Being on the NCAA tournament selection committee doesn't come with a paycheck, but it does come with a price: Get it wrong and get crucified.

Recently, the committee has made it abundantly clear that it values a good schedule, especially the nonconference portion.

This year we take a look at the five most pressing questions, those that the committee has and will likely continue to agonize over as decision day is finally here.
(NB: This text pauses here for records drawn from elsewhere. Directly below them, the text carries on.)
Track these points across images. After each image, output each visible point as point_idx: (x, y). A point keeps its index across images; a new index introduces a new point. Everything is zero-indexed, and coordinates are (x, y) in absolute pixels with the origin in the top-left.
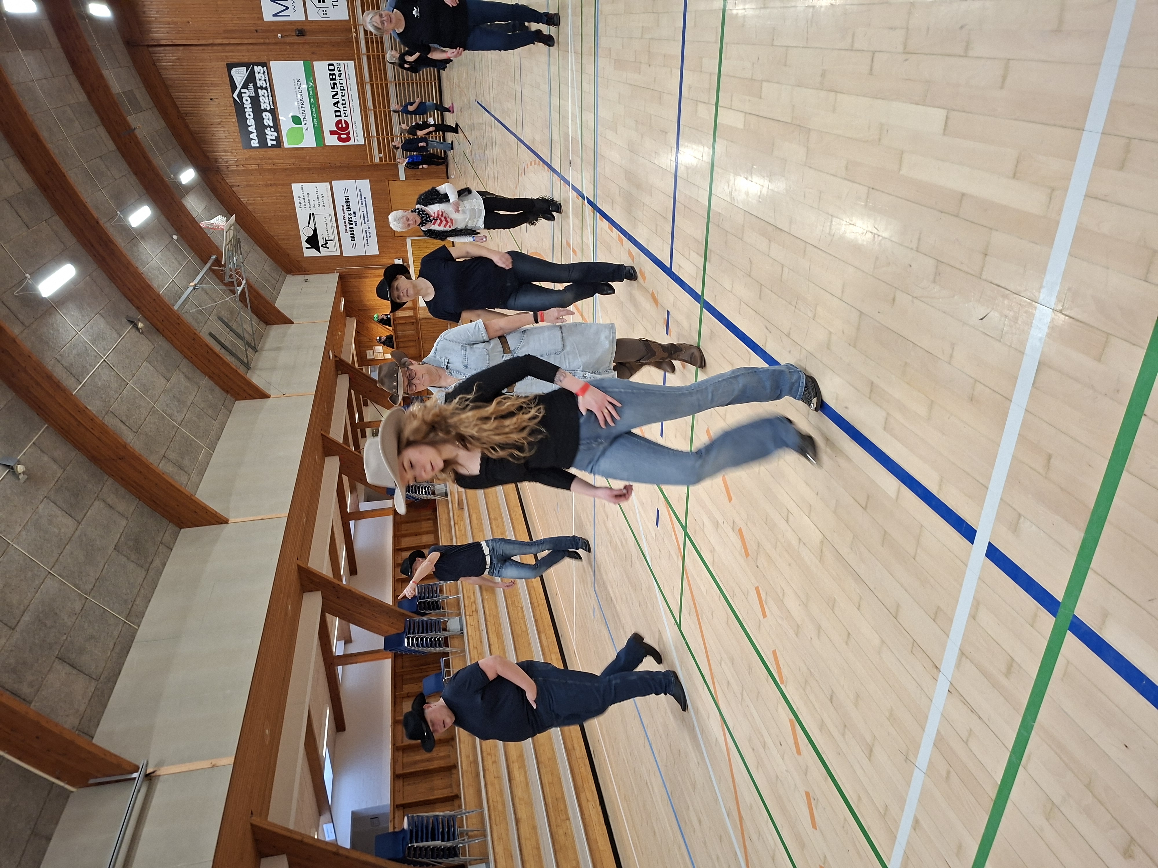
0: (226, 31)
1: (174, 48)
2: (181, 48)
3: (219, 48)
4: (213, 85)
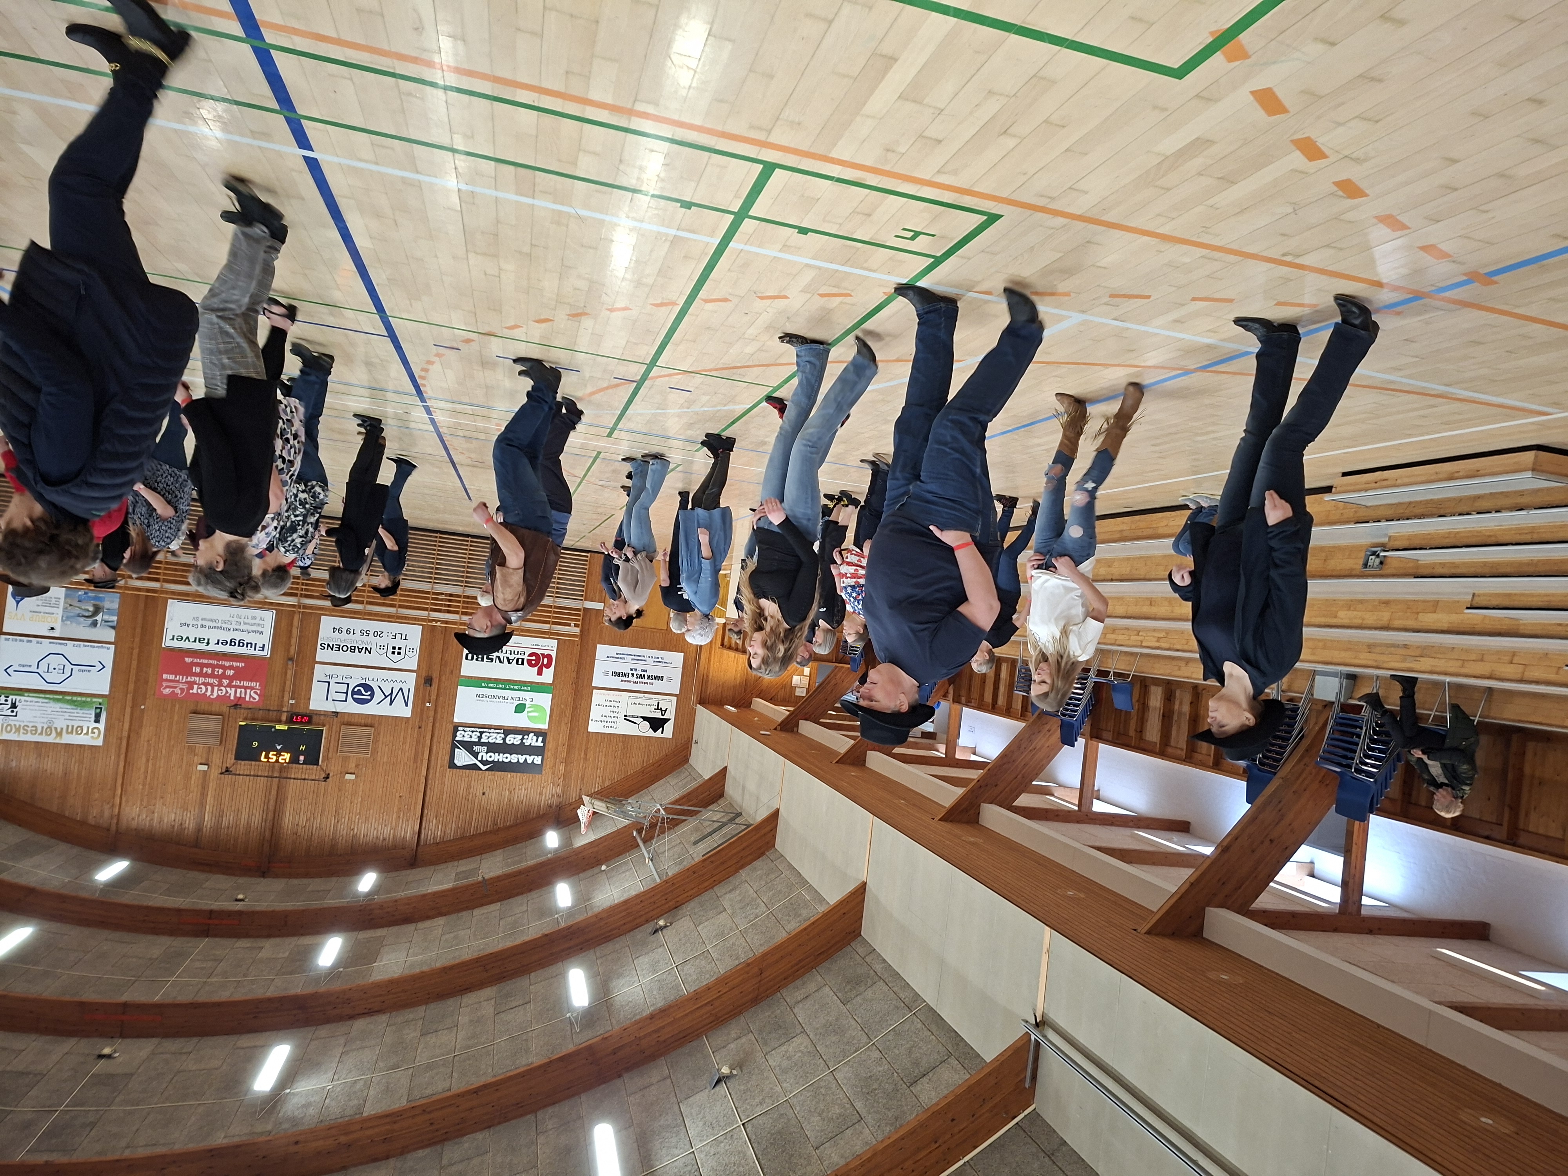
0: (415, 761)
1: (424, 819)
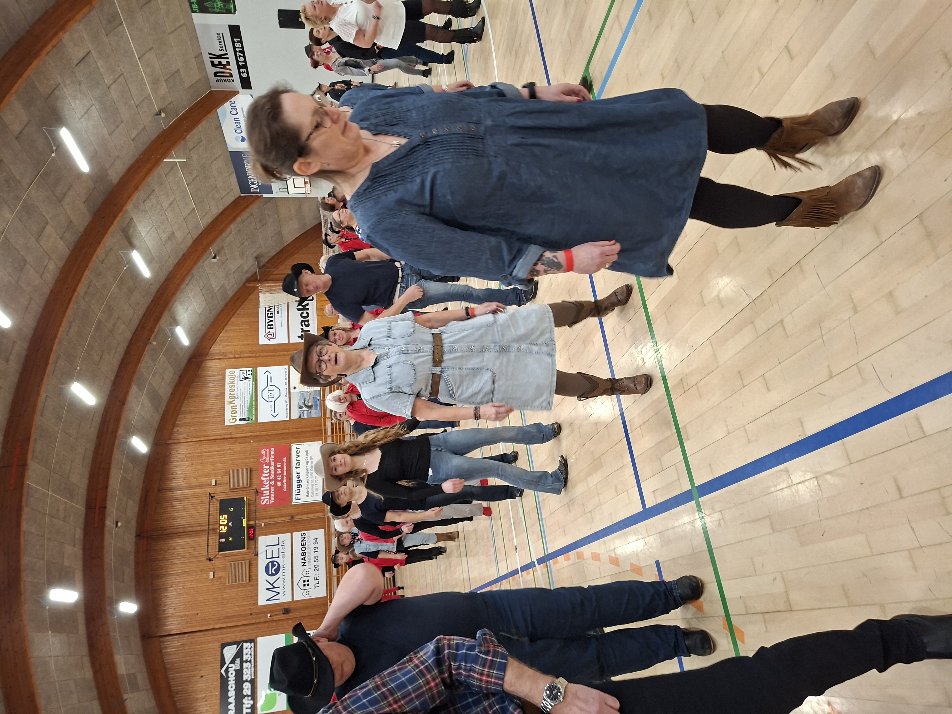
0: (225, 618)
1: (181, 636)
2: (187, 635)
3: (218, 631)
4: (207, 663)
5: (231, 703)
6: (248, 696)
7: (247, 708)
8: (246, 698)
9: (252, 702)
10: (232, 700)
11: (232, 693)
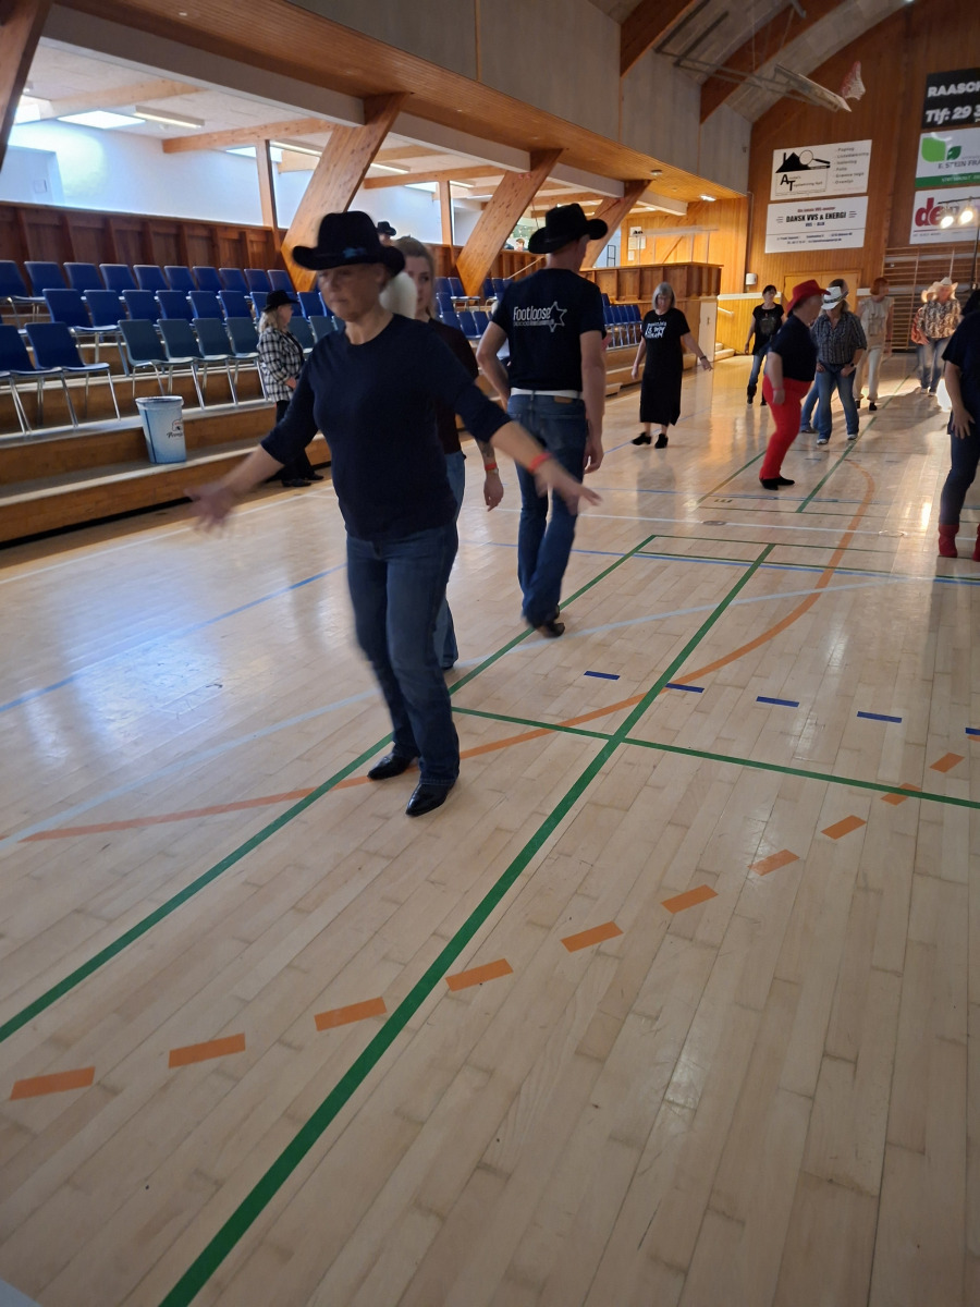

1. How to place the No. 1 seeds?

It's just not as easy as it has been in past years. Sure, Villanova is a lock. And Kansas, despite losing early in Big 12 tournament play, also looks like a shoo-in. It would also be difficult to imagine a North Carolina team that won the regular-season title in the best league in the country not getting a No. 1. Then it comes down to Gonzaga or Pac-12 tournament champion Arizona. How does the committee value a one-loss Gonzaga team? In the early seed reveal last month, the Zags were the fourth No. 1, even though at the time they were undefeated. Or does it go to the Wildcats, who have more losses but also played in a more difficult conference and were without leading scorer Allonzo Trier for the season's first 19 games (which included a loss to Gonzaga)? Or could it go to Duke, which won four games in four days in the ACC tournament and has 13 wins against top-50 RPI teams?

2. What to do with Syracuse?

Coach Jim Boeheim's team barely got in last year and wound up making an improbable Final Four run. The Orange are 18-14. The selling points? Wins over tourney teams such as Duke, Virginia, Florida State and Miami. But there are those 14 losses, and also a nonconference slate that doesn't have much meat to it. Does the committee reward Syracuse for playing in the ACC, or penalize the Orange for some bad losses against the likes of UConn, St. John's, Georgetown and Boston College?

3. Where will Wichita State be seeded?

The Shockers have 30 wins, but the résumé doesn't look all that imposing. If Missouri Valley runner-up Illinois State doesn't get in, Gregg Marshall & Co. won't boast a single win over an at-large tourney team. Sure, they have pounded the competition for the past couple of months, but it has been Missouri Valley competition. Three of the Shockers' four losses came in November and December to Louisville, Michigan State and Oklahoma State, and the fourth was at Illinois State. Some metrics-based rankings such as KenPom have Wichita in the top 10, but others such as the RPI have them at 31. So where does the committee put this team? The Sockers have plenty of talent, and if put in the 8-9 matchup, would be a brutal opponent for a No. 1 seed in the second round.

4. Will Illinois State get in?

There just aren't many at-large mid-majors in the equation this year, so it will be interesting to see what the committee does with a Redbirds team that tied Wichita State for the Missouri Valley regular-season title, but got blasted by the Shockers in the tourney title contest. There are the 27 wins and an RPI in the mid-30s, but the early-season losses to Tulsa and Murray State won't help coach Dan Muller's case. Neither will just one top-50 win (against Wichita State). There's also a neutral-court setback to San Francisco on the schedule.

5. How to evaluate the Big East?

Villanova is easily a No. 1 seed, and Butler is a lock. But Marquette, Providence and Seton Hall have all beefed up their résumés by beating two teams — Xavier and Creighton — that lost their point guards to injuries (Edmond Sumner for the Musketeers and Maurice Watson Jr. for the Bluejays) early in conference play. Marquette has four wins against that duo, while Seton Hall and Providence each have one against both the Musketeers and Bluejays. And all of them came after those players went down. Then you have to judge (and seed) Xavier and Creighton, which have both struggled significantly since losing those key players.